Gilbert Naccache – 9 mars 2011
Au vu de l’appel à un large «front.des forces patriotiques, démocratiques et indépendantes pour une assemblée constituante», j’ai eu d’abord la réaction suivante : encore un front ! C’est-à-dire une alliance de mouvements, institutions ou individus sur quelques points qu’ils sont censés défendre ensemble. Personnellement, j’ai tendance à me méfier d’un processus où, comme actuellement en Tunisie, on parle de rassembler avant de se définir, mais ce n’est pas grave, après tout : si des gens ont envie de faire quelque chose, et qu’ils ne sentent pas prêt à en lancer l’initiative seuls, c’est leur affaire ; mais qu’ils appellent à un front, c’est que, nécessairement, ils s’adressent en priorité à des forces politiques existantes, car on ne construit pas un front avec des individus, on construit alors un mouvement. Et, pour préparer des élections, s’il est tout à fait possible de présenter un front, il faut être très clair, par honnêteté envers les citoyens, et définir et bien exposer les contours politiques de chaque composante du front en question. Le citoyen a le droit de savoir, non seulement pour quel programme, mais pour quelles tendances il est appelé à voter. Alors, ma première question est : « Qui lance cet appel ? » Comme il a été repris par plusieurs personnes, sans précision d’organisation, et, on est en droit de regarder le nom des signataires de l’appel et d’essayer de les identifier. Il me semble que certains signataires pourraient être liés aux comité de défense de la révolution, mais agissent-ils en tant que tels ou en tant qu’acteurs politiques, il n’est pas possible de répondre à la question, et c’est fâcheux, car on ne peut que s’interroger sur le but de cet appel.

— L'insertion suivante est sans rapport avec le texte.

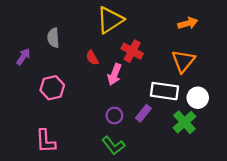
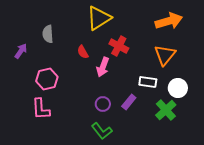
orange arrow: (188, 23) -> (169, 21), size x1.5
white rectangle: (164, 91) -> (148, 82), size x0.7
pink L-shape: (46, 141) -> (41, 109), moved

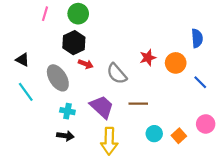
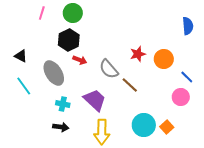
blue semicircle: (197, 38) -> (188, 26), moved
brown line: (138, 104) -> (130, 85), moved, turned 42
pink circle: (206, 124) -> (181, 97), moved
cyan circle: (154, 134) -> (144, 125), size x1.5

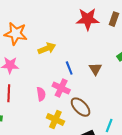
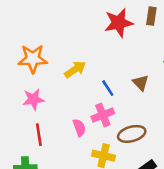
pink cross: (61, 88) -> (103, 115), turned -36
brown ellipse: (81, 107) -> (132, 134), turned -50

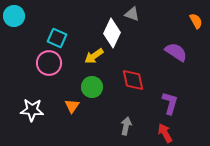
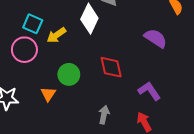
yellow arrow: (94, 56) -> (56, 35), moved
purple L-shape: (170, 103) -> (149, 91), turned -50

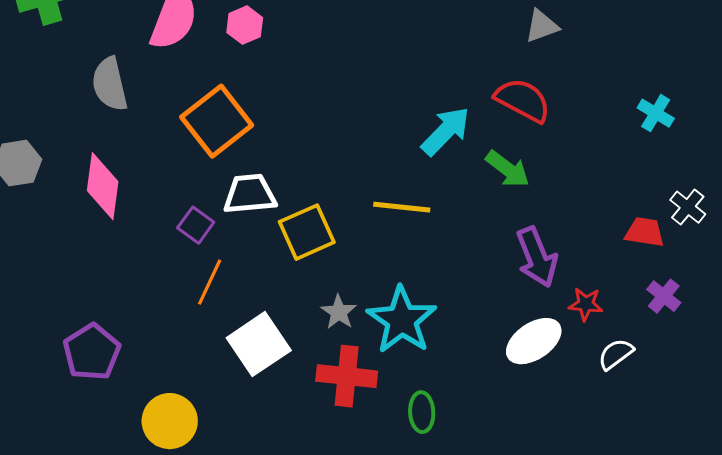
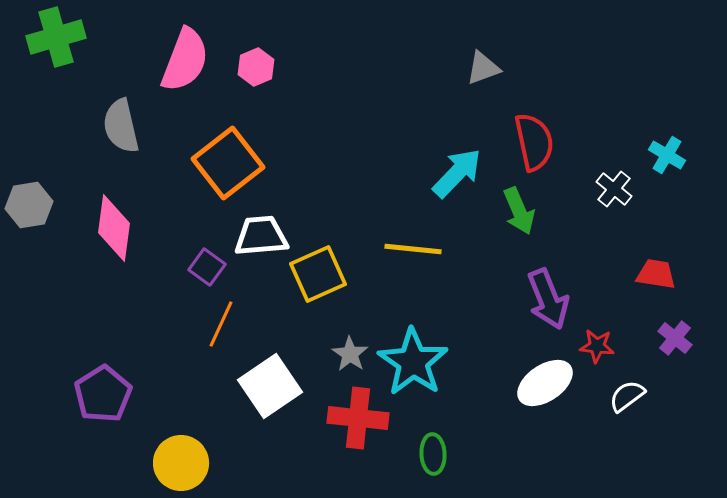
gray triangle: (542, 26) -> (483, 68), moved
red semicircle: (523, 100) -> (534, 142), turned 50
green arrow: (508, 169) -> (519, 211), turned 30
white cross: (688, 207) -> (614, 189), moved

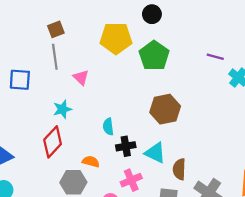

Il est y dit qu’il s’agit de réunir «ceux qui ne se reconnaissent pas dans la mosaïque politique actuelle».C’est donc de créer une nouvelle force politique qu’il est question !

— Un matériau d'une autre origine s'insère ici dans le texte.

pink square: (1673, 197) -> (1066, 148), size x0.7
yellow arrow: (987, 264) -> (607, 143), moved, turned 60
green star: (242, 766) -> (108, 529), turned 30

Mais il était précisé auparavant :«Il est impératif de se doter d’une forme d’organisation la plus large et la plus flexible possible englobant toutes les associations représentant la société civile, les forces patriotiques et démocratiques et tous ceux qui souhaitent vivre dans une Tunisie meilleure.»
On veut donc créer une organisation politique avec les associations de la société civile, c’est-à-dire tout simplement faire disparaître ces structures de la société civile, les noyer dans l’action politique.
Si la Tunisie a un espoir de poursuivre sa marche révolutionnaire, c’est grâce à la société civile, à son indépendance par rapport aux organisations politiques. Le projet auquel on nous appelle revient à supprimer cette indépendance. Et à retourner à un passé où ne pouvait exister aucune expression autonome de la société civile, à l’expression des quelques associations qui ont défendu cette autonomie, la payant souvent cher. Et comme je ne veux pas y retourner, quelque soit la pureté des intentions des initiateurs de l’appel, je leur demande de renoncer à cette initiative. Puisqu’ils ne se reconnaissent pas dans la mosaïque politique actuelle, qu’ils créent un nouveau mouvement politique et qu’ils laissent la société civile en dehors de leur projet, elle ne s’en portera pas plus mal.